Touareg et le missionnaireLa nuit venue, il abreuve ses ani­maux ; de sa grande « tas­souf­fra » en cuir, il retire aus­si l’orge et l’a­voine qu’il leur donne en leur par­lant dou­ce­ment, car Moha­med aime ses bêtes, ses seuls com­pa­gnons dans ce immense. Lui-même se nour­rit fru­ga­le­ment d’une poi­gnée de dattes sèches, arro­sée d’une tasse brû­lante de thé à la menthe sucré, la bois­son natio­nale des nomades. Puis il se roule dans son bur­nous brun et s’en­dort sous le ciel constel­lé d’é­toiles près du ventre chaud de ses animaux.

Après de longues jour­nées dans les sables mou­vants, il a dépas­sé Taghit, Kenad­sa la ville sainte, et Colomb-Béchar la neuve. Enfin, pour­sui­vant sa route au pas lent de ses bêtes, il a atteint la longue ham­ma­da rocheuse de Dje­nien Bou Rezgt, celle qui indique que désor­mais le domaine du désert est bien ter­mi­né, celle aus­si où les ani­maux des nomades doivent subir la dou­lou­reuse épreuve des arêtes du che­min, aiguës et coupantes.

Enfin, trois jours après, au cou­chant, voi­ci qu’il aper­çoit devant lui les cou­poles blanches et le mina­ret du ksar d’Ain-Tleïa. Le mina­ret res­plen­dit sous les der­niers rayons du cou­chant. Le muez­zin, ain­si que le nomment les fidèles, appelle à la prière : Moha­med se pros­terne. Près du mina­ret s’é­lève un autre monu­ment, sur­mon­té d’une croix. Le Tar­gui connaît aus­si ce lieu de prière : c’est celui d’un mara­bout-rou­mi (un blanc) venu là il y a quelques années. Le père de Moha­med a connu un sem­blable mara­bout-rou­mi qui, durant sa vie, a sans cesse séjour­né entre Béni-Abbès et Taman­ras­set, où il repose au cœur du pays Tar­gui ; il lui a racon­té la sain­te­té de vie de cet homme et de ses sem­blables.
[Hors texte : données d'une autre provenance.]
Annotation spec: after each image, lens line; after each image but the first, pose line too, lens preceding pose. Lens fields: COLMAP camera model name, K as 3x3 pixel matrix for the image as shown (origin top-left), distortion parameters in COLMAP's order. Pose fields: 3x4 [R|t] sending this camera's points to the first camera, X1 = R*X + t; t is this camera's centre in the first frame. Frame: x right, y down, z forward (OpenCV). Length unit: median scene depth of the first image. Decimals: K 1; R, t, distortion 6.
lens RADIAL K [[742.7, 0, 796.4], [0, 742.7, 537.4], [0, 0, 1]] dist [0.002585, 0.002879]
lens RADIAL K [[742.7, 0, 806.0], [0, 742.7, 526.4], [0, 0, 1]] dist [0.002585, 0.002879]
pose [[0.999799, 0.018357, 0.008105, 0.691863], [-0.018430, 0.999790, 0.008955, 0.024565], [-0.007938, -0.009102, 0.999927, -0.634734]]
Aus­si, Moha­med res­pecte-t-il beau­coup ces hommes, qui n’ont pas la même reli­gion que lui, mais qui prient tout le temps le Dieu Infi­ni, et vivent si pieusement.
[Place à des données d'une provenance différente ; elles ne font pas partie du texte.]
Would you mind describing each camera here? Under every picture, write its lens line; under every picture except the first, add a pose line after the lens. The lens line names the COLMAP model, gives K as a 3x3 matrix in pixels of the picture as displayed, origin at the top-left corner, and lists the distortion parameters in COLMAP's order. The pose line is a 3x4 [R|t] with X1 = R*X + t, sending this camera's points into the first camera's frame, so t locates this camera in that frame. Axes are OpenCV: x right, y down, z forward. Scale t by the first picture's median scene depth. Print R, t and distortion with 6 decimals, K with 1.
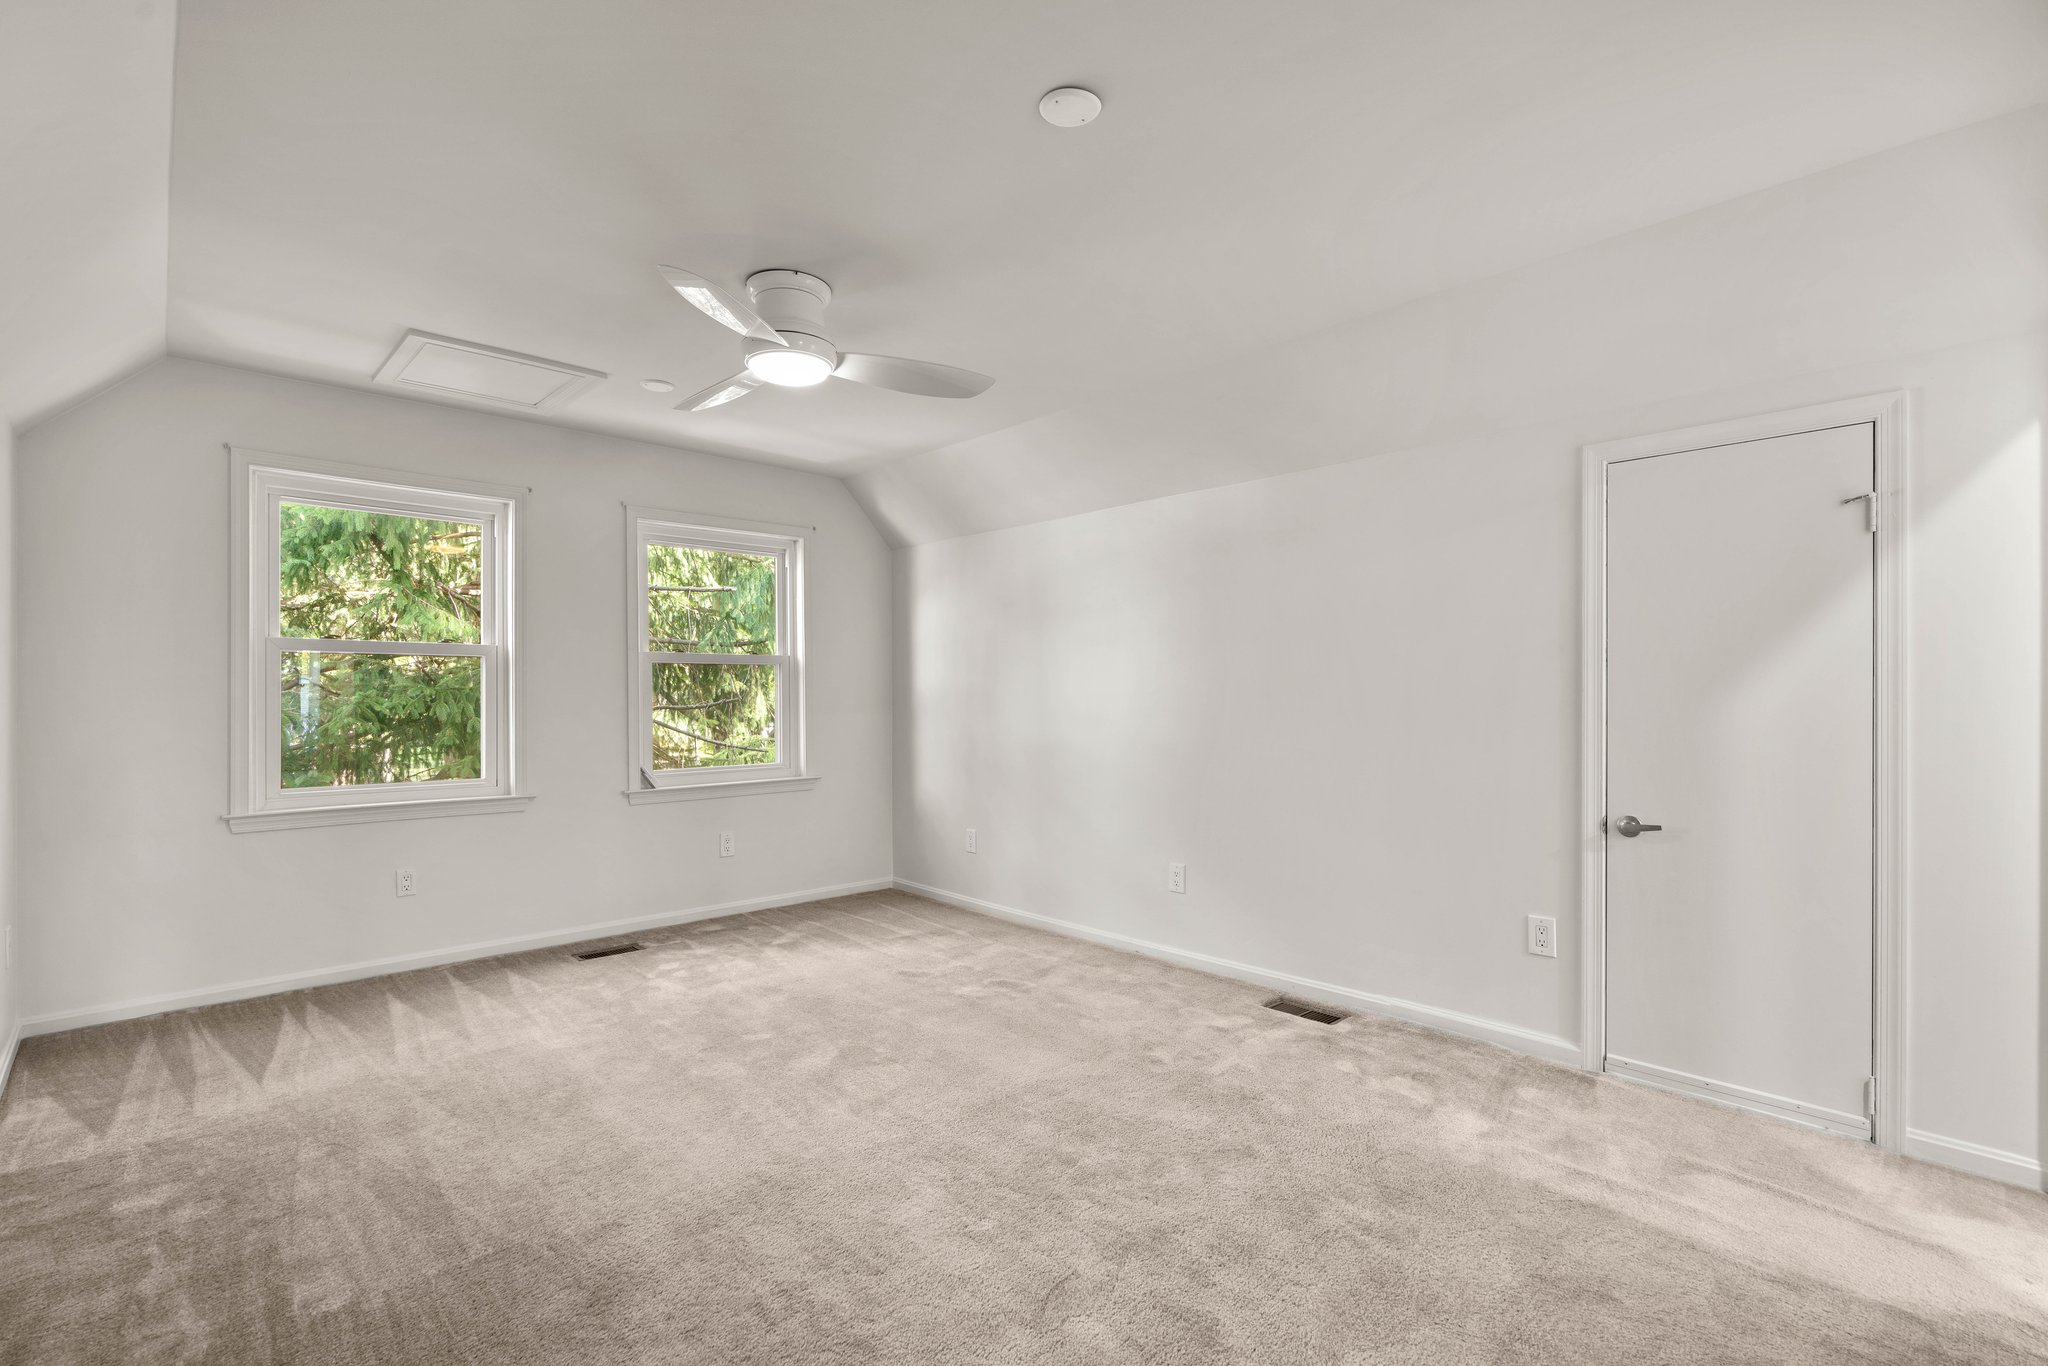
lens RADIAL K [[930.9, 0, 1019.9], [0, 930.9, 684.5], [0, 0, 1]] dist [-0.008238, 0.005422]
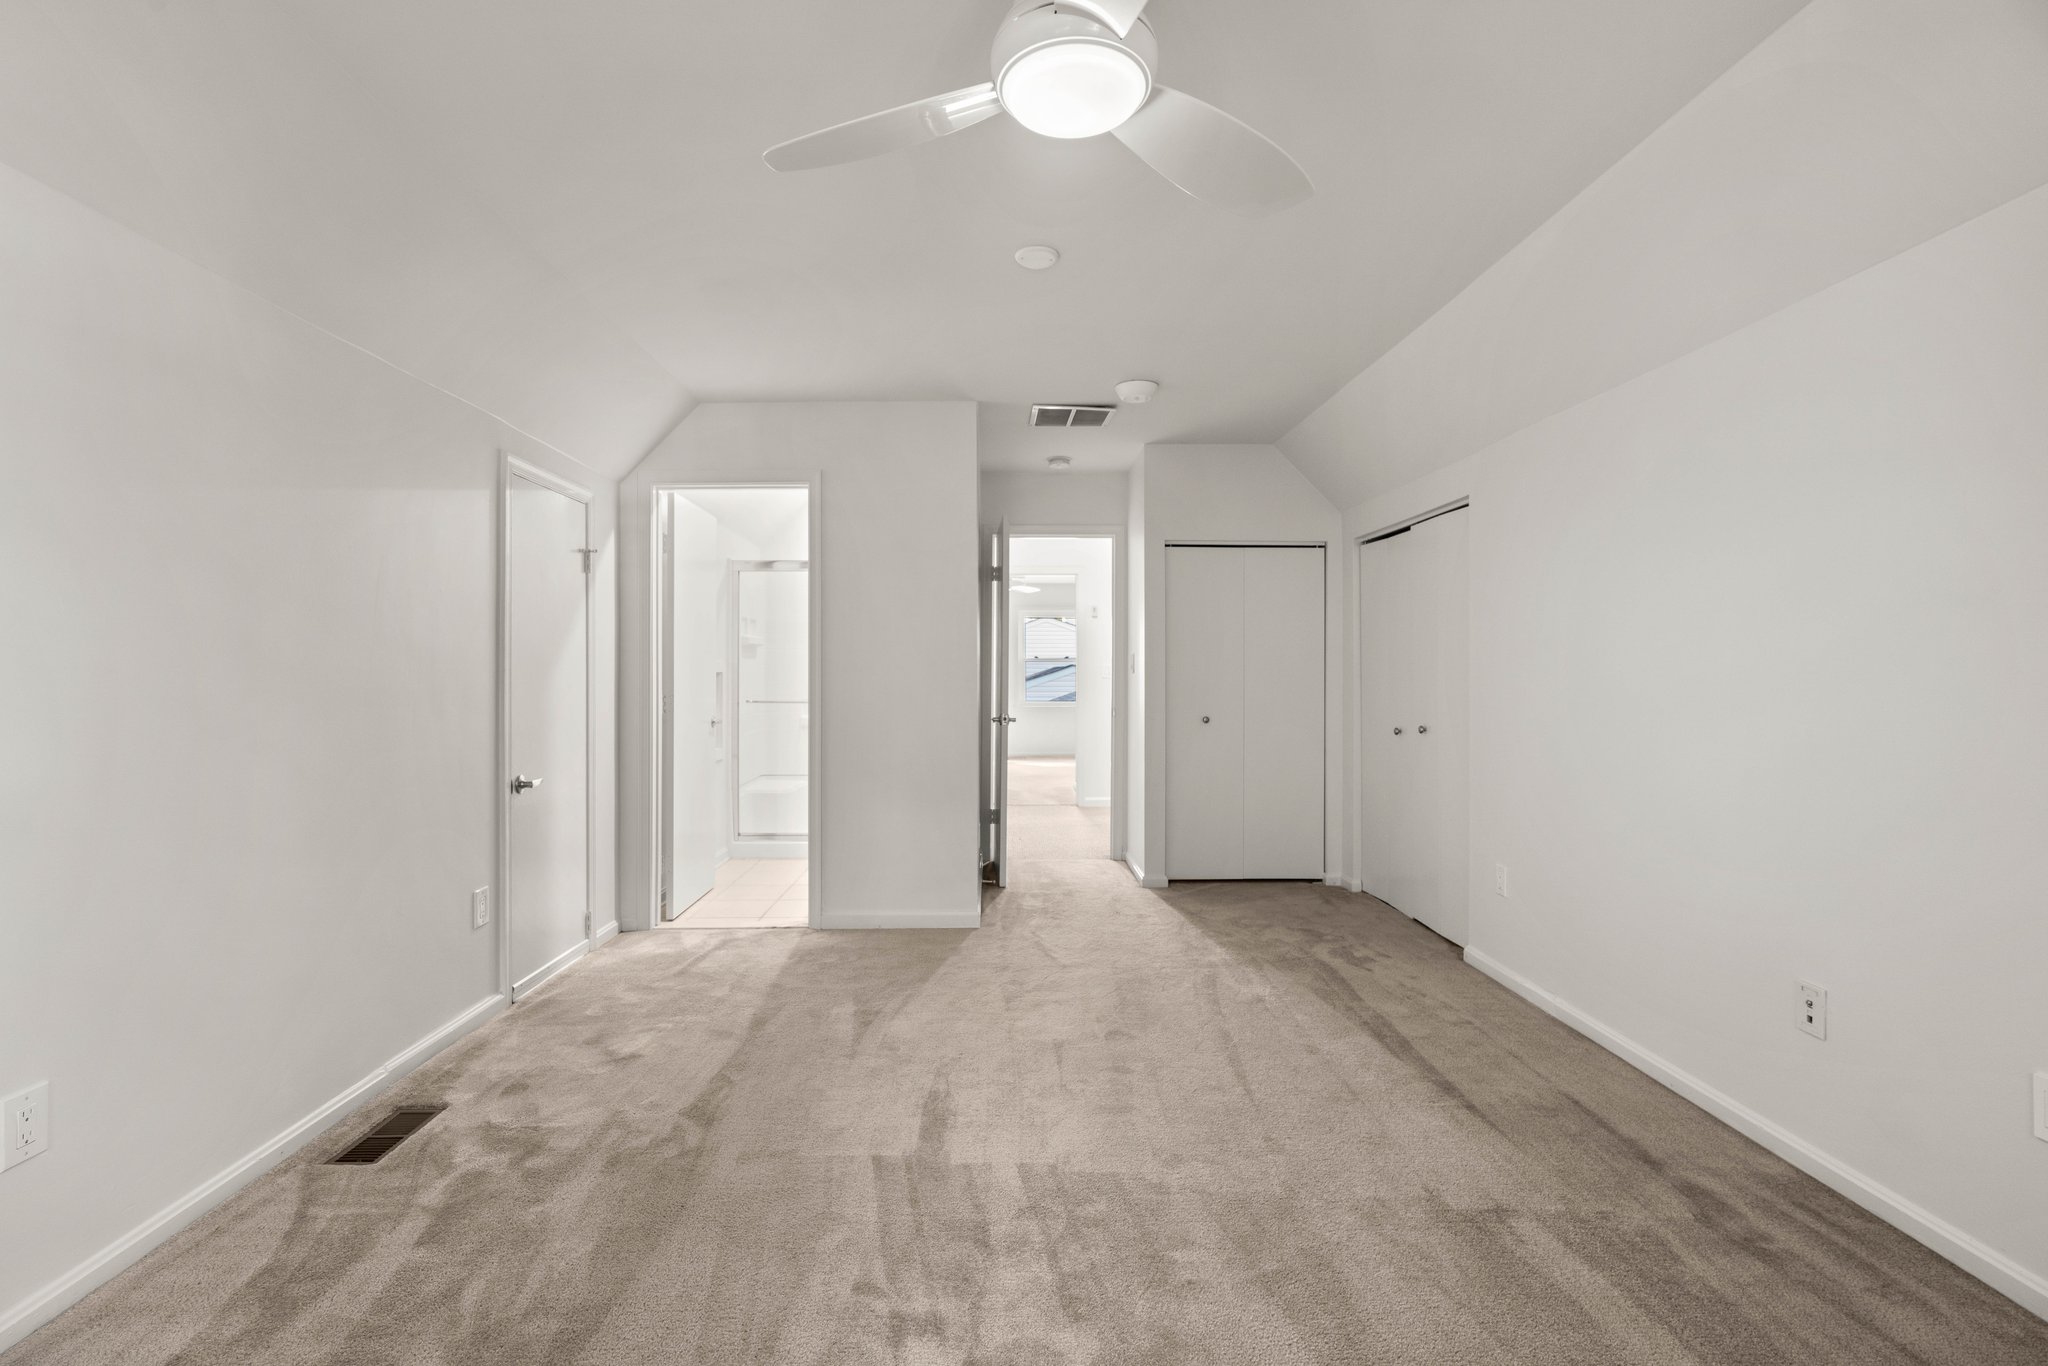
lens RADIAL K [[930.9, 0, 1020.8], [0, 930.9, 680.0], [0, 0, 1]] dist [-0.008238, 0.005422]
pose [[-0.755297, -0.000883, 0.655382, -0.475354], [-0.007291, 0.999949, -0.007055, 0.017753], [-0.655342, -0.010107, -0.755264, 1.164044]]
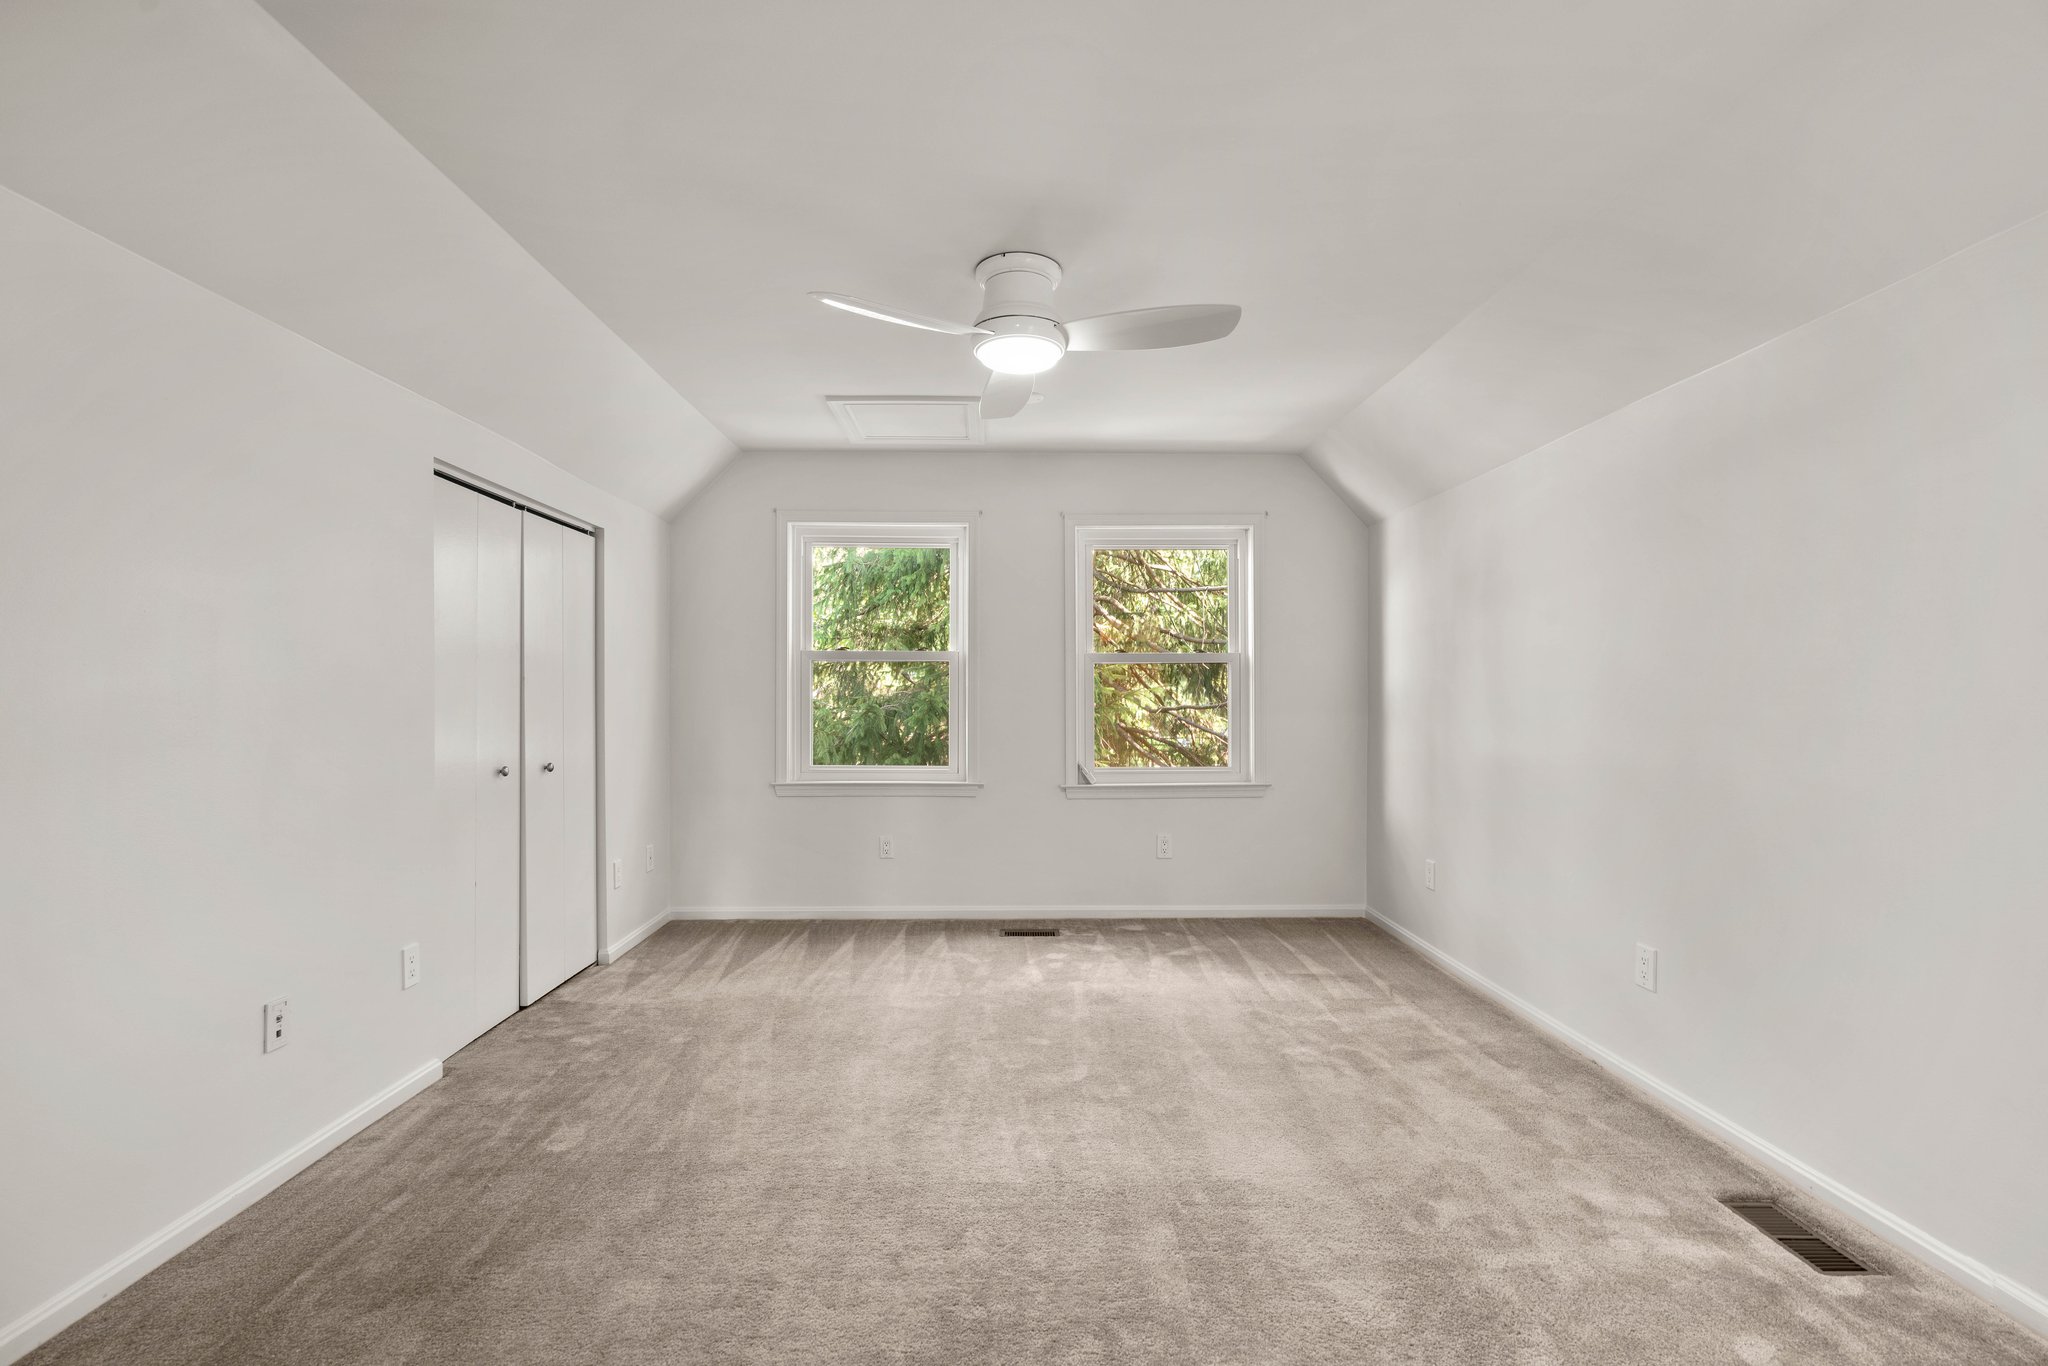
lens RADIAL K [[930.9, 0, 1016.9], [0, 930.9, 695.1], [0, 0, 1]] dist [-0.008238, 0.005422]
pose [[0.738371, 0.000185, -0.674394, 0.326363], [0.006939, 0.999945, 0.007872, 0.003924], [0.674359, -0.010492, 0.738329, 0.231347]]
La nuit tom­bée, Moha­med campe seul, un peu à l’é­cart de la ville, aux abords du vil­lage nègre. Il a ramas­sé quelque bois mort pour son feu, et décharge déjà ses bêtes, quand une brû­lure vio­lente à son talon lui arrache un cri de dou­leur ; il se retourne : un gros scor­pion noir, déran­gé par le Tar­gui dans son som­meil, vient de le piquer. Un coup de pierre écrase la bête mal­fai­sante, mais la dou­leur force Moha­med à s’as­seoir, tant elle est forte. Il connaît les scor­pions noirs ce sont les plus dan­ge­reux et les plus veni­meux. Aus­si, avec son cou­teau bien aigui­sé n’hé­site-t-il pas à essayer d’in­ci­ser sa bles­sure pour la faire sai­gner et la dés­in­fec­ter. Mais ce remède pri­mi­tif est sans effet : sa plaie ouverte le fait encore plus souf­frir et son pied enfle déjà rapidement.